Engaging in cybersecurity is a consistently demanding yet thrilling profession. It resembles frontline action more than mere computer work, especially amid a breach. Facing a relentless, formidable, and highly persistent adversary adds to the challenge. Recent industry data underscores the escalating strength of our adversaries.
Nonetheless, in the spirit of the adage “the greater the villain, the greater the hero,” the onus falls on us, cybersecurity professionals, and the broader community. We must assert ourselves to safeguard the interests of our organizations or clients.
Escalating Cybersecurity Perils in Europe
In response to a surge in cyber threats, the European Commission unveiled a €1.1bn initiative earlier this year. This comes amid heightened concerns fueled by numerous high-profile hacks in the past 24 months and a resurgence of hacktivism linked to Russia’s Ukraine invasion.
The European Union Agency for Cybersecurity’s (ENISA) latest Threat Landscape Report underscores the expanding size and intricacy of attacks. Europe witnessed its largest-ever DDoS attack in July last year. Equally perilous are AI-driven disinformation, deepfakes, and disinformation-as-a-service. Bots emulating human personas disrupt ‘notice-and-comment’ rulemaking and the cybersecurity community, flooding platforms with fabricated content.
ENISA’s Foresight 2030 report delves into emerging threats, highlighting the potential for cyber assaults on Europe’s space-based infrastructure and satellites.
Amidst this surge in volume, scale, and complexity, our research identifies a new challenge – the element of speed.
Rising Adversarial Velocity
In today’s threat landscape, security solutions must adapt to the escalating speed of adversaries. According to CrowdStrike’s 2023 Threat Hunting Report, the average breakout time for eCrime intrusion activity in the past year was a mere 79 minutes. Remarkably, Falcon OverWatch recorded an adversary with a breakout time of just seven minutes.
In the time it takes to make a cup of coffee, an adversary can infiltrate an initial host and expand within the victim’s environment. The swift development of N-day exploits, coupled with the increased use of zero-day vulnerabilities, emphasizes the urgency of expediting vulnerability and patch management.
Automated scanners have accelerated threat actors’ ability to exploit compromised credentials, monitoring platforms like GitHub for leaked logins. CISOs and their teams must swiftly identify, investigate, and remediate threats. At CrowdStrike, our mission is to aid them in detecting adversaries within minutes, not hours.
Surge in Identity-Based Attacks
A discernible trend reveals cyber adversaries concentrating on identity-based attacks, frequently commencing with an identity compromise. Adversaries exhibit versatility by exploiting various forms of identification and authorization, including underground sources. Our data discloses that 62% of interactive intrusions leverage valid accounts, while attempts to secure secret keys and credentials via cloud instance metadata APIs surged by 160%.
The spike in identity-based intrusions is further fueled by a 583% increase in Kerberoasting attacks.
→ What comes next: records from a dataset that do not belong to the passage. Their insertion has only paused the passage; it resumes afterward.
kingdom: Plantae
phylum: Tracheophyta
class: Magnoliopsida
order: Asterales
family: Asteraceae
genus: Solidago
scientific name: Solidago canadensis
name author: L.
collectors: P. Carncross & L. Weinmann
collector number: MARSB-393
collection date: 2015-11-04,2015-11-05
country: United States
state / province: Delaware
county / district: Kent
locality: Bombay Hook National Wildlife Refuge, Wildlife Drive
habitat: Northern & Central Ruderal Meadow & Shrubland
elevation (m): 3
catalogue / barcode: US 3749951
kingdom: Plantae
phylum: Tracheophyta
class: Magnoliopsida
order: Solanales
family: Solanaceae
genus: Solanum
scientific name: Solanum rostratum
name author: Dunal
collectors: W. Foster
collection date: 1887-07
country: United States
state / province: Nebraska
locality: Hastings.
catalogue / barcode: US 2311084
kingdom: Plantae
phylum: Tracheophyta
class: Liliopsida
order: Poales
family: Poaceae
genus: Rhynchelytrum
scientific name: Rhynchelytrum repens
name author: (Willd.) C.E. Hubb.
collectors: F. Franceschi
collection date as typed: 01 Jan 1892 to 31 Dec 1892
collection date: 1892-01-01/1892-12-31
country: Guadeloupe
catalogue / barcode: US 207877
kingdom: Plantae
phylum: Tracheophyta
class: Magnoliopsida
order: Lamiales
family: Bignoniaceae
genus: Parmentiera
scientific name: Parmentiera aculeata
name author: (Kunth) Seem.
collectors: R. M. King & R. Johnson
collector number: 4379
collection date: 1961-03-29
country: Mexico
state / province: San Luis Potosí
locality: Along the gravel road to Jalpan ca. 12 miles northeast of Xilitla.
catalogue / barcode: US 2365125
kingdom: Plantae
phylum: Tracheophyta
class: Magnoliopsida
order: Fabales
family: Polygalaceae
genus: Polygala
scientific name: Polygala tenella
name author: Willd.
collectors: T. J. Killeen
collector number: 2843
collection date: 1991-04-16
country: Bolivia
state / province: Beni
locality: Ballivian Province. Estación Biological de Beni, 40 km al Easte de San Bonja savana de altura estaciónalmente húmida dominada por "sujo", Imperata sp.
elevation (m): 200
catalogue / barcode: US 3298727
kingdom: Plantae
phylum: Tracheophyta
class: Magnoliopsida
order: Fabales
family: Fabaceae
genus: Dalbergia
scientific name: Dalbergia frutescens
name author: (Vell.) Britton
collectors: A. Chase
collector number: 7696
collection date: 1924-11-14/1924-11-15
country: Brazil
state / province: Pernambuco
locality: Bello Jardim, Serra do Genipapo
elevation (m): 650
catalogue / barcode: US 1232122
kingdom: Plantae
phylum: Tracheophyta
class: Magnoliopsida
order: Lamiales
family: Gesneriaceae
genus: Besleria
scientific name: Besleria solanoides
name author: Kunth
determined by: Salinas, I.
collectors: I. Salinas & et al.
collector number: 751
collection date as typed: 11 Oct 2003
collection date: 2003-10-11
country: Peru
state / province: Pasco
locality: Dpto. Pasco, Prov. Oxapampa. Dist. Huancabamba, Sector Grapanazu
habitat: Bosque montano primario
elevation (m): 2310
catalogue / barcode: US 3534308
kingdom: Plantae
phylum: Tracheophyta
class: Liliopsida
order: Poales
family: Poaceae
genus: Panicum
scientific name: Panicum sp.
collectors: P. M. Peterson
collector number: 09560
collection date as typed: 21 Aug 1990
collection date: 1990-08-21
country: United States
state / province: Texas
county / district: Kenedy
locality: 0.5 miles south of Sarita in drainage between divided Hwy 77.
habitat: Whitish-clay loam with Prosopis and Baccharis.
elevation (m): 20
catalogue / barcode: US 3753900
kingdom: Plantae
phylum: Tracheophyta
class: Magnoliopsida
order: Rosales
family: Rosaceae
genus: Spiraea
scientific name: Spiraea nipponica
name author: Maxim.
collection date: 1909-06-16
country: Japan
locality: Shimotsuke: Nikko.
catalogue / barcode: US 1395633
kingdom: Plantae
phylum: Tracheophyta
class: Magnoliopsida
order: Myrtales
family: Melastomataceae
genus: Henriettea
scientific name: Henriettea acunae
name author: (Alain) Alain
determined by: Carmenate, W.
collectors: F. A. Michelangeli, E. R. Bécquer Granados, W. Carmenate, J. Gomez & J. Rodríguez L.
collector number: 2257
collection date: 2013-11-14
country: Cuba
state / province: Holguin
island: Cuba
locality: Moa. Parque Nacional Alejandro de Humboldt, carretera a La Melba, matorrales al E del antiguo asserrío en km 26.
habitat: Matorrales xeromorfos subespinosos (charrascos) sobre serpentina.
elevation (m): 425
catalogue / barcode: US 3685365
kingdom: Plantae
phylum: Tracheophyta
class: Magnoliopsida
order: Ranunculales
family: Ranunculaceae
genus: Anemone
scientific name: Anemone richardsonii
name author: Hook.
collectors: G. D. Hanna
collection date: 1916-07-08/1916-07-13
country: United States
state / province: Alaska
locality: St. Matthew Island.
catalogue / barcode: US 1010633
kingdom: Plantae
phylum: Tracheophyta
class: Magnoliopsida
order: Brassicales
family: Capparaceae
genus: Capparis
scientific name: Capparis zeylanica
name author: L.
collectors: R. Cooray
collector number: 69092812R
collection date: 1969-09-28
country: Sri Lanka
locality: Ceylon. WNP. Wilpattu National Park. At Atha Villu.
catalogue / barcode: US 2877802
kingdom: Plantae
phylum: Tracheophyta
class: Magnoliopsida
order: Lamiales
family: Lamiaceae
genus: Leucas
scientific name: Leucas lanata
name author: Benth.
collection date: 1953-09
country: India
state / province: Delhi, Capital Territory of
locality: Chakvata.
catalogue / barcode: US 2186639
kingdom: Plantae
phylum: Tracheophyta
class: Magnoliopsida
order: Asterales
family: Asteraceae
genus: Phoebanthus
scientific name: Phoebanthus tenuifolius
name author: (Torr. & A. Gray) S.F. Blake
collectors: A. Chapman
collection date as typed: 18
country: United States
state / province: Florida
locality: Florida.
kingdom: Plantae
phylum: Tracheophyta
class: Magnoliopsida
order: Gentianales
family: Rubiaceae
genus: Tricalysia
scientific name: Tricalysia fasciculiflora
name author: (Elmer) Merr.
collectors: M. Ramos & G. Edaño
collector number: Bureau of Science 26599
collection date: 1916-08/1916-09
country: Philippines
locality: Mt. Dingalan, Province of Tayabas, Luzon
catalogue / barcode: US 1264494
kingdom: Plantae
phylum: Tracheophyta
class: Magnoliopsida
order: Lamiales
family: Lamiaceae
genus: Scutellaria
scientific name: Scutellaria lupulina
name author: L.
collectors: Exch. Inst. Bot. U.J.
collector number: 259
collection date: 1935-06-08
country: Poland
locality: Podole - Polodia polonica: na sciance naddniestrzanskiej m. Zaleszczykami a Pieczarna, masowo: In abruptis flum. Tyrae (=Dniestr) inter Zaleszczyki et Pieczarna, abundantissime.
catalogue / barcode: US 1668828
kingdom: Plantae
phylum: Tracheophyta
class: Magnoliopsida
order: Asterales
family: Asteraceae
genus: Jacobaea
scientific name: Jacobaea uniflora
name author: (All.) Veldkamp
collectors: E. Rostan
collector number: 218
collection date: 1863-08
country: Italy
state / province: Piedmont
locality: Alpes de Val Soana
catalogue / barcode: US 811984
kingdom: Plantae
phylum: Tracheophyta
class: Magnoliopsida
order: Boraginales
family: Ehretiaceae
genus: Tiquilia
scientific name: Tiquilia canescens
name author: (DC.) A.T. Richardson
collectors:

This technique allows adversaries to acquire valid credentials for Microsoft Active Directory service accounts, granting higher privileges and prolonged undetection in victim environments.
Organizations face heightened threats as attackers no longer require elevated privileges for the assault. Over the past year, Kerberos attacks were primarily associated with eCrime adversaries, notably VICE SPIDER, responsible for 27% of intrusions using the Kerberoasting technique.
Imperative: Enhanced Human-Machine Collaboration
As technology and security products advance, so do adversary tactics, evolving at an alarming rate. Adversaries, more agile and faster than a year ago, necessitate a modern approach. To combat this, tight human-machine collaboration becomes crucial, addressing the speed, volume, and sophistication of attacks. When executed adeptly, this collaboration accelerates threat detection, aids decision-making, and reveals hidden threats.
Cybersecurity teams in Europe must intensify collaboration to devise strategies that elevate the cost for cybercriminals. Human-driven threat hunting, marked by tenacity and technical proficiency, adds substantial value. The fusion of human innovation and joint efforts creates an environment where adversaries find no refuge.